Unlike Manchester workers, Hull continued to work with the plantation system as part of the Triangle Trade until the abolition of slavery. The yellow represents the slave trade – forced migration – and the toil of workers.'
The prints were one part of a body of work collectively called the 'Moveable Bridge project'. It was commissioned as part of 'Beyond Words' by the Freedom Festival Arts Trust, Hull Culture and Leisure Library Services and Book Works, in association with Hull History Centre, Wilberforce Institute for the study of Slavery and Emancipation, University of Hull, funded by James Reckitt Library Trust and Arts Council England.
Cammock's research for the 'Moveable Bridge project' focused on how communities can open up and close down offering freedom and sanctuary to those within its boundaries as well as those perceived as outsiders. Hull has historically been, like many port towns, a passage point for different communities, yet in 2016 it voted overwhelmingly to leave the EU closing its doors to the outside. This closing down of community and notions of who belongs and who does not also happened after the First World War and the Second World War, when poverty, loss and politics collided with a growth of right-wing sentiment and fascism, putting little known repatriation campaigns on the agenda.

__EXCERPTED RECORDS__:

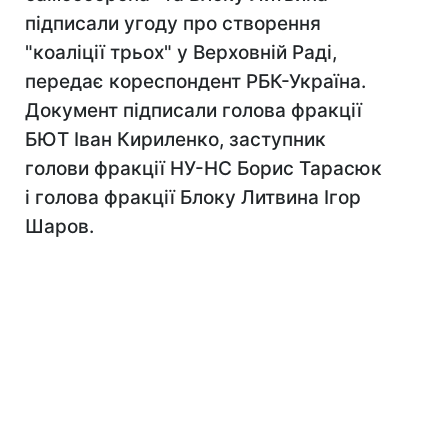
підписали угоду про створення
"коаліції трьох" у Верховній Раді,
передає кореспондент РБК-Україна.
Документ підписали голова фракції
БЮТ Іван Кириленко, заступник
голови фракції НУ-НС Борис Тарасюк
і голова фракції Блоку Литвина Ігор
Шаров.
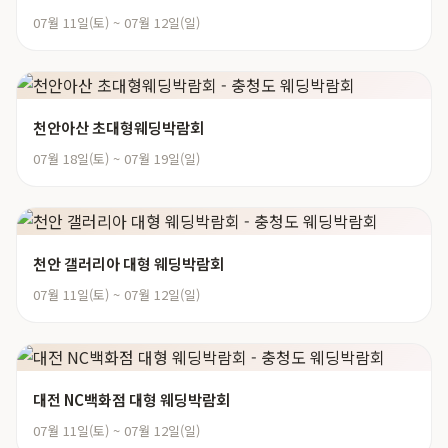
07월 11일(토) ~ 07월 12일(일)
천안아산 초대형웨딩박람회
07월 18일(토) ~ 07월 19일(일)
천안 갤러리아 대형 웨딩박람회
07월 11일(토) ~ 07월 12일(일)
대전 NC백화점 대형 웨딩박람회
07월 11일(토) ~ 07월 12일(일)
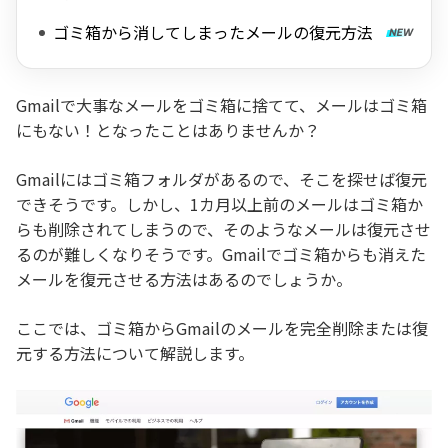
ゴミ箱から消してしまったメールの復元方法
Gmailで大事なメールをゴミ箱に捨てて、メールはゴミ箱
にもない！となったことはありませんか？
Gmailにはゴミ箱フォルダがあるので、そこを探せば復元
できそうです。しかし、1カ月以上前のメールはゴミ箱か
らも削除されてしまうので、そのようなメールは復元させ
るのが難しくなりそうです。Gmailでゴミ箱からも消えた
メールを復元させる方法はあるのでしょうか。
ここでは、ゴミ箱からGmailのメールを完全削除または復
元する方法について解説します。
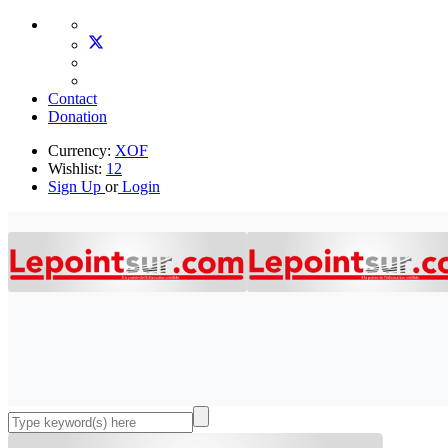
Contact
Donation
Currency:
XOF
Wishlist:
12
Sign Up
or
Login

* * *

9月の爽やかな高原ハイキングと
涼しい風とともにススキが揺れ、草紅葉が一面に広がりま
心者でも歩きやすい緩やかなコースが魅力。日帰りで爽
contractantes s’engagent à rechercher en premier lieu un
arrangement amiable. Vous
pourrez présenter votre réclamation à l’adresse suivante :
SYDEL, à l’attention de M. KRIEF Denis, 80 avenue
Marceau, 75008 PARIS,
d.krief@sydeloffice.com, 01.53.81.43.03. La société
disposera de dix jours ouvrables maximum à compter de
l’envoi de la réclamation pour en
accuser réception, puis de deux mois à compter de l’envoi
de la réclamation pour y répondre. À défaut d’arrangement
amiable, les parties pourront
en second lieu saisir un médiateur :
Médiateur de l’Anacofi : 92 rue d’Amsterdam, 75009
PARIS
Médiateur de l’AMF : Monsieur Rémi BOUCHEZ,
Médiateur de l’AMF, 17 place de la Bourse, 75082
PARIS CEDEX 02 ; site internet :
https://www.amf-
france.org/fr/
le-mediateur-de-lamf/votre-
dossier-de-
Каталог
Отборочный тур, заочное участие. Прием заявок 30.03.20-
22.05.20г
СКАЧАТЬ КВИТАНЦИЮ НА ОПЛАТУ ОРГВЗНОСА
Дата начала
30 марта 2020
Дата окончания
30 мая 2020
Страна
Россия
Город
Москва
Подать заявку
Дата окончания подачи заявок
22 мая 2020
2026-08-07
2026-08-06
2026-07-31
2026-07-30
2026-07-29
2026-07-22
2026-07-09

__ACTIVITY LIST__:
a: In the text about Hull and the Moveable Bridge project, what did Hull vote to do in 2016?
b: Pick up the text about Hull and the Moveable Bridge project after its last sentence and keep it going.

__EXPECTED RESPONSES__:
a: It voted overwhelmingly to leave the EU.

b:
Helen Cammock works across moving image, photography, writing, poetry, spoken word, song, performance, printmaking and installation. She is interested in histories, storytelling and the excavation, re-interpretation and re-presentation of lost, unheard and buried voices. Cammock uses her own writing, literature, poetry, philosophical and other found texts, often mapping them onto social and political situations. Her work has drawn on material from Nina Simone, Philip Larkin, James Baldwin, Maya Angelou and Walter Benjamin. These texts often direct her choice of medium, such as her evocative moving image work which oscillates between the private and collective.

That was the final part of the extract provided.